_ENUNCIADO_. Prolonga el texto sobre culpas y transgresiones infantiles a partir de su última oración, sin tomar en cuenta el material.

_FRAGMENTO ORIGINAL_.
_ _ _ _ _ _ _
Textos para el Alma: De culpas y transgresiones (parte II)

   Casi siempre las transgresiones de los niños son, como yo lo veo, simples malentendidos de como funciona el mundo.    

  Yo no tenía respuesta al ¿por qué lo hice?… Pero ¿por qué un niño debe tener la respuesta? ó ¿es correcto que directamente se formule la pregunta de que es lo que le llevó cometer ese acto?   

  La respuesta parecía ser que yo deseaba quitar aquel chicle de mi boca y no tuve en cuenta las consecuencias de pegarlo en la butaca vecina. Seguramente no quería hacerle daño alguno a mi padre; él era indulgente y la certeza de su fragilidad económica dominaba nuestro hogar venido a menos.   

  La otra trasgresión que viene hacia mi mente también lo perjudicó a mi padre, aunque supongo ahora, remotamente.
_ _ _ _ _ _ _
_SEGMENTO DE DATOS_.
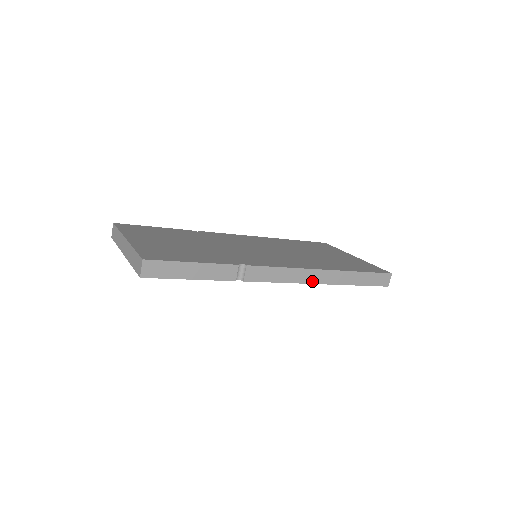
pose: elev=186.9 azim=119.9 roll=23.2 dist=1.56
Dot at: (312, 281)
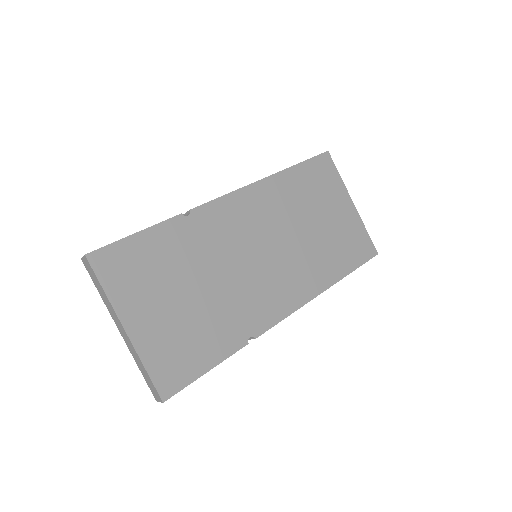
_ _ _ _ _ _ _
_RESPUESTA_.
  El pueblo en donde yo vivía era pequeño, donde todo el mundo se conocía. Mi padre era maestro, y su propiedad comenzaba justo al otro lado del patio, sobre una callejuela y un estrecho campo de maíz. El terreno del colegio incluía la edificación amarilla de la escuela secundaria, algunos edificios accesorios, un rombo de césped para el béisbol alambrado para el receptor y con gradas a los costados, una cancha de fútbol rodeada por una pista de atletismo, y un terreno para jugar al sóftbol que era algo más (fuera de temporada) que tierra barrosa y césped destrozado.   

  A principios de una primavera, contento quizás porque era marzo (mes de mi cumpleaños), manejaba yo mi bicicleta Elgin con las gomas desinfladas por los terrenos escolares, solo, y pensé en pedalear sobre el barro de la cancha. Era estúpidamente lento como para cuenta que la tierra licuada era barro y que me hundía varios centímetros con cada vuelta de la rueda ( cabe recordar que, encima, las gomas estaban desinfladas).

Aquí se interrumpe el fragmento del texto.